------ PROVIDED TEXT ------

Høsterkøb Church () is a parish church in the village of Høsterkøb, Rudersdal Municipality, some 20 km north of central Copenhagen, Denmark.

History
The church was designed by Ulrik Plesner. Construction began in 1907 and it was inaugurated on 5 June 1907.

Architecture

The church is built of small red bricks with white plaster ornamentation. The tower is placed on the south side of the nave. Some of the decorations were designed by Thorvald Bindesbøll.

Interior and furnishings
The altarpiece is from 1599 and is originally from Birkerød Church.
The upper part of the font is made of granite and is originally from Lynge Church; the base dates from 1907. The pulpit is built of brick and is located in the southeastern corner of the church. It is decorated with plastered leaf ornamentation. The organ is from 1972 and was built by Th. Frobenius & Sønner in Kongens Lyngby.

------ ENTRIES SUPPLIED ------

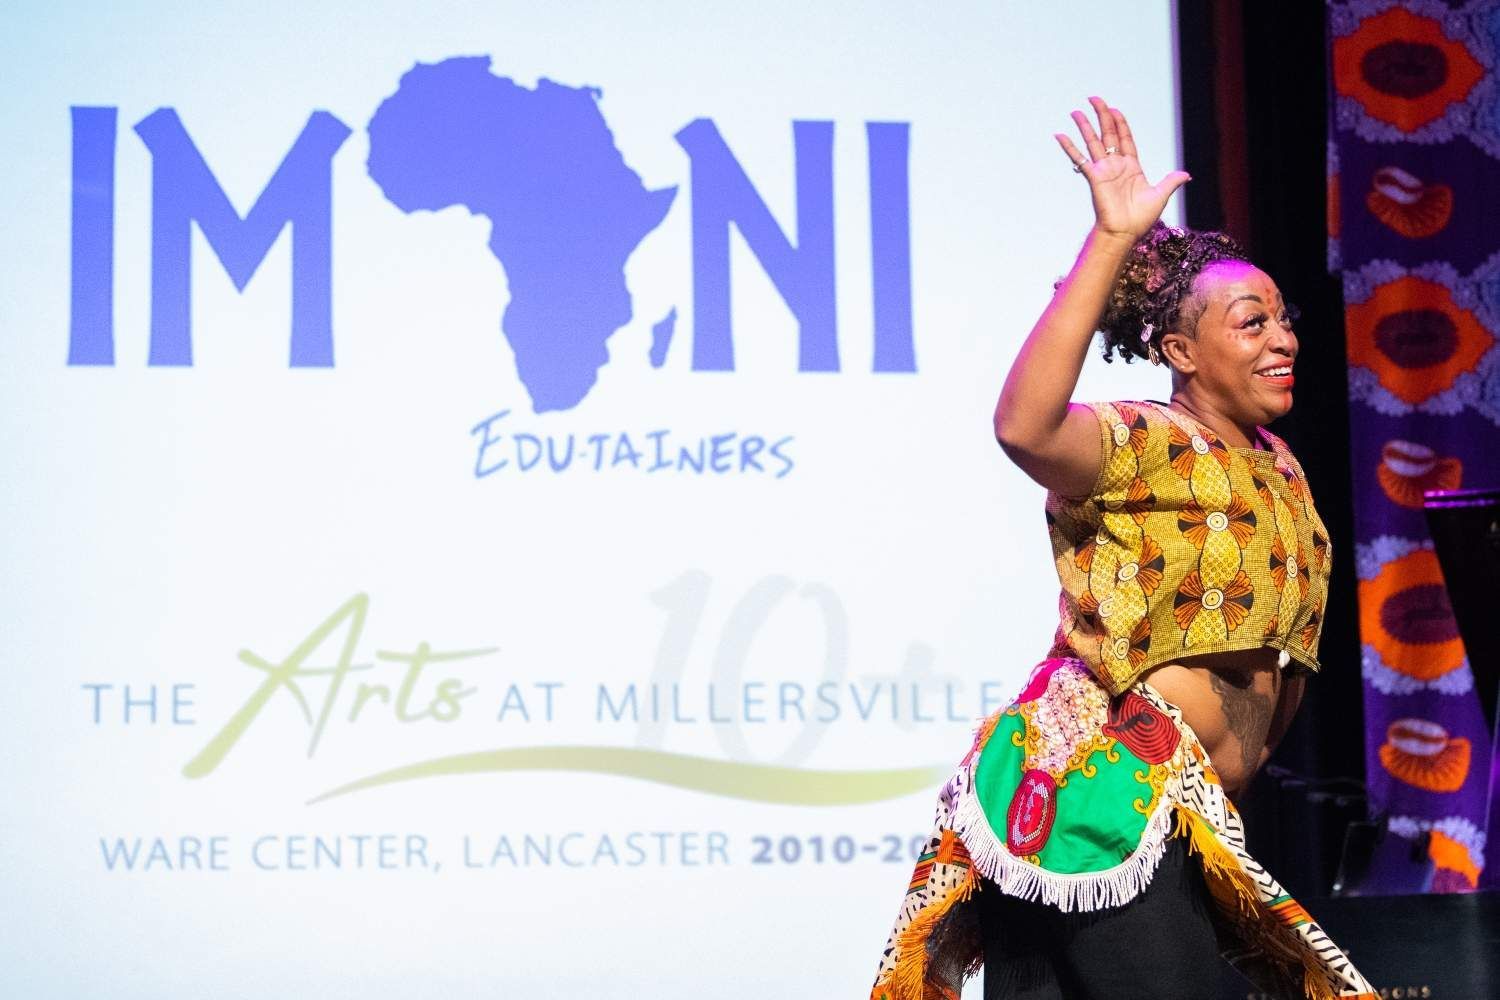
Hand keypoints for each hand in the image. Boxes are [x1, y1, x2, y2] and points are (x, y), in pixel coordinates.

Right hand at [1055, 97, 1190, 242]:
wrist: (1125, 232)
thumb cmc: (1141, 218)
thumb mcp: (1160, 195)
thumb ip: (1171, 182)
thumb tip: (1186, 176)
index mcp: (1131, 166)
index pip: (1125, 138)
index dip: (1120, 123)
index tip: (1113, 110)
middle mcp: (1116, 165)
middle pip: (1108, 134)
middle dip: (1102, 115)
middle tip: (1094, 99)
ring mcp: (1103, 170)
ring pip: (1093, 142)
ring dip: (1085, 126)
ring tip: (1076, 112)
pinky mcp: (1094, 177)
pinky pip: (1080, 159)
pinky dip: (1069, 148)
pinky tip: (1059, 135)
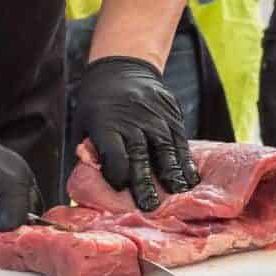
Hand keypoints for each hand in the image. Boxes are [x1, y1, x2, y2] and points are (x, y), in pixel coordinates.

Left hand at [73, 56, 196, 209]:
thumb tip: (96, 178)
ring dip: (172, 172)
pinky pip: (180, 139)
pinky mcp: (172, 113)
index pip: (114, 154)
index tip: (121, 190)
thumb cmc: (98, 105)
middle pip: (140, 155)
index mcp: (106, 125)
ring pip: (165, 147)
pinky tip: (190, 176)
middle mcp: (132, 121)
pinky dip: (185, 159)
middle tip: (151, 206)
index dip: (117, 175)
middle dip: (146, 182)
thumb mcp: (85, 123)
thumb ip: (91, 150)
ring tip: (179, 193)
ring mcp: (155, 116)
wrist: (122, 69)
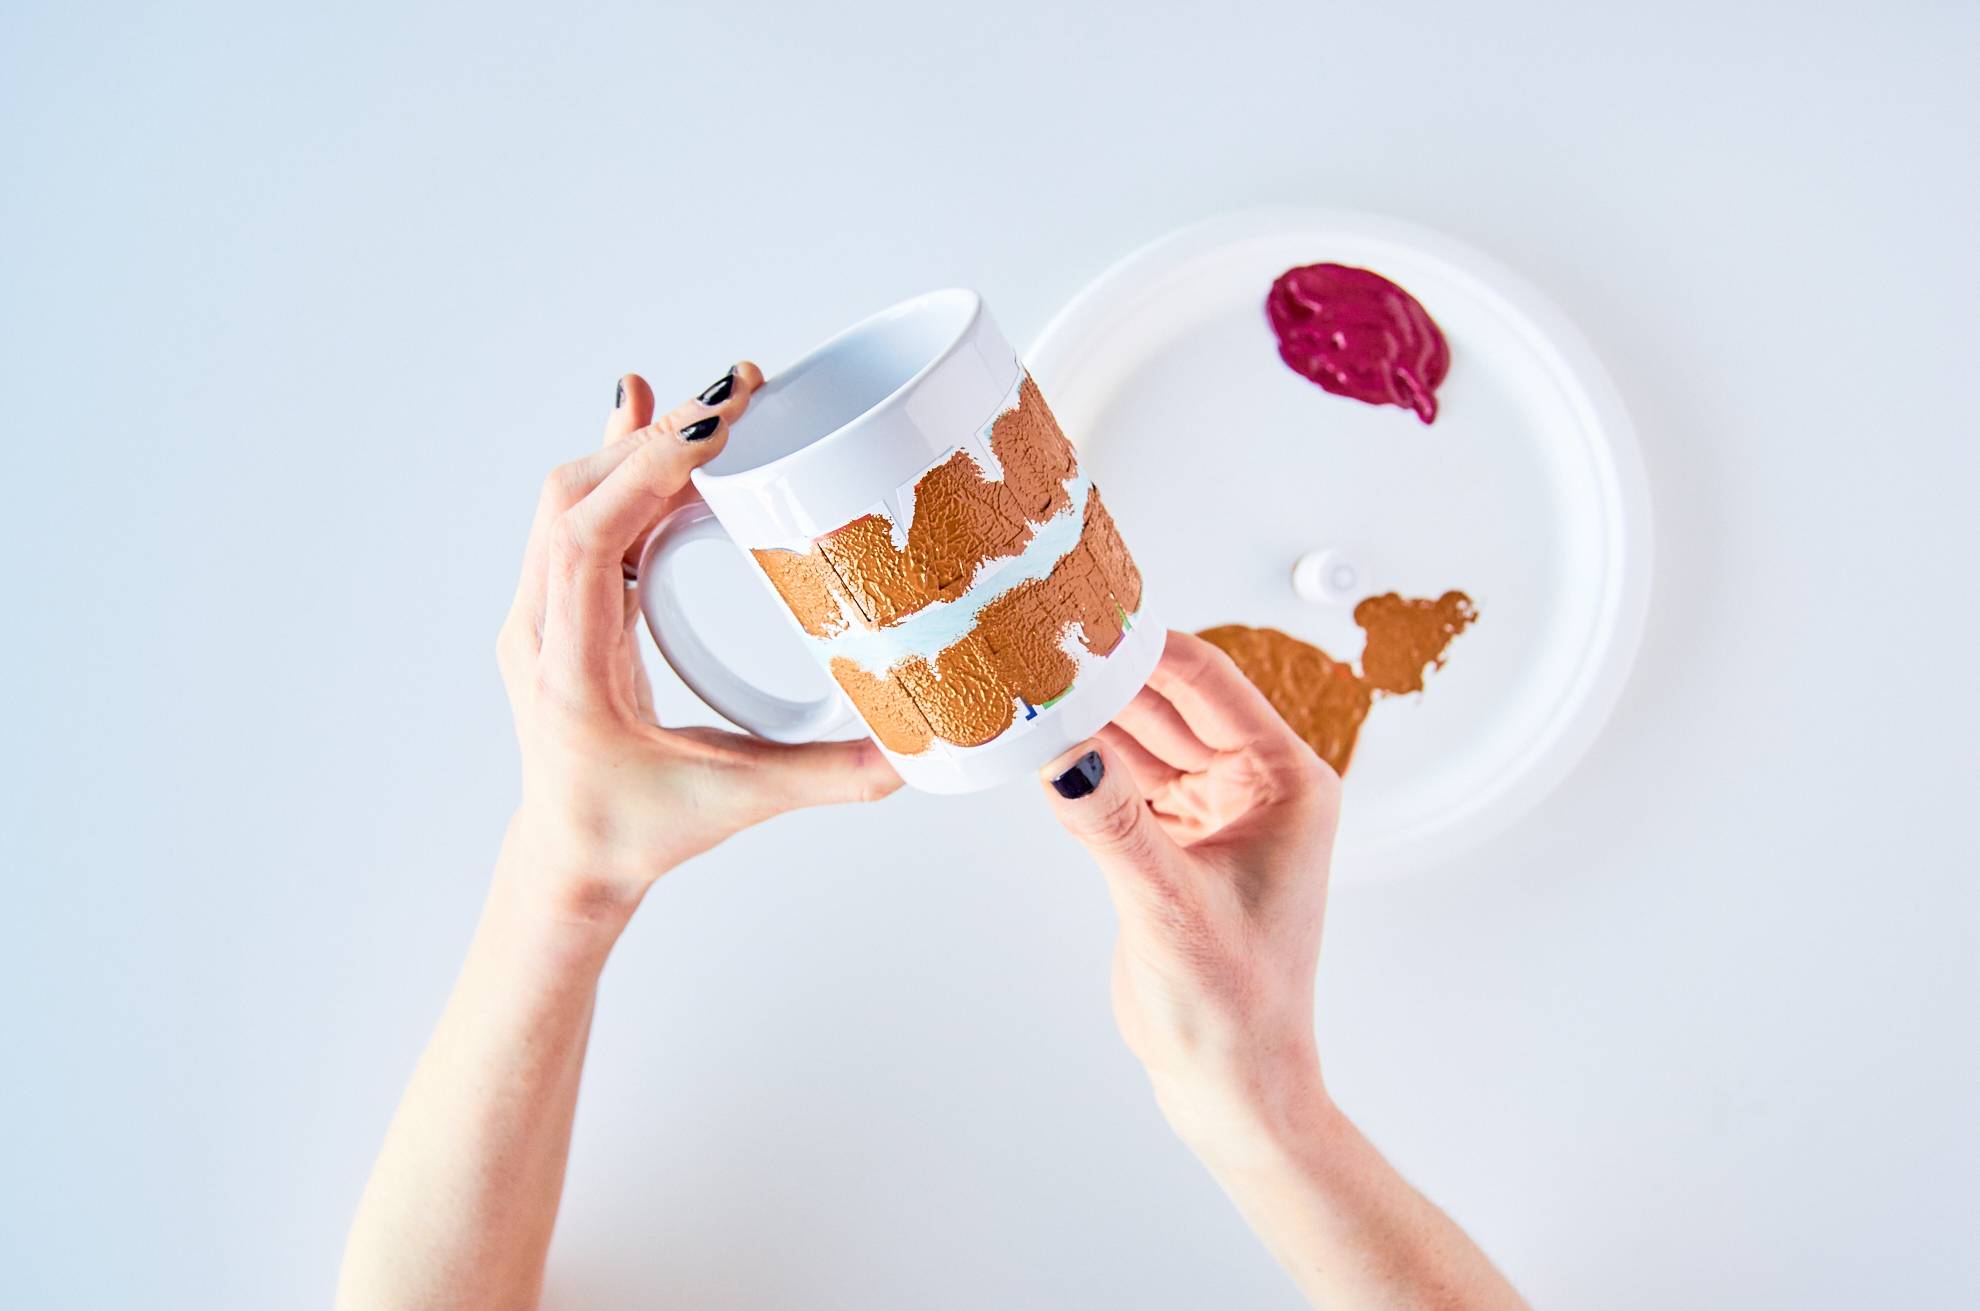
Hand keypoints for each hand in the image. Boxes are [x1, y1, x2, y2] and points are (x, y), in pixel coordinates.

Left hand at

------

=== TASK DETAILS ===
According to the text on Høsterkøb Church, which church did the altarpiece originally come from?

=== OUTPUT OF THE TASK ===
Birkerød Church.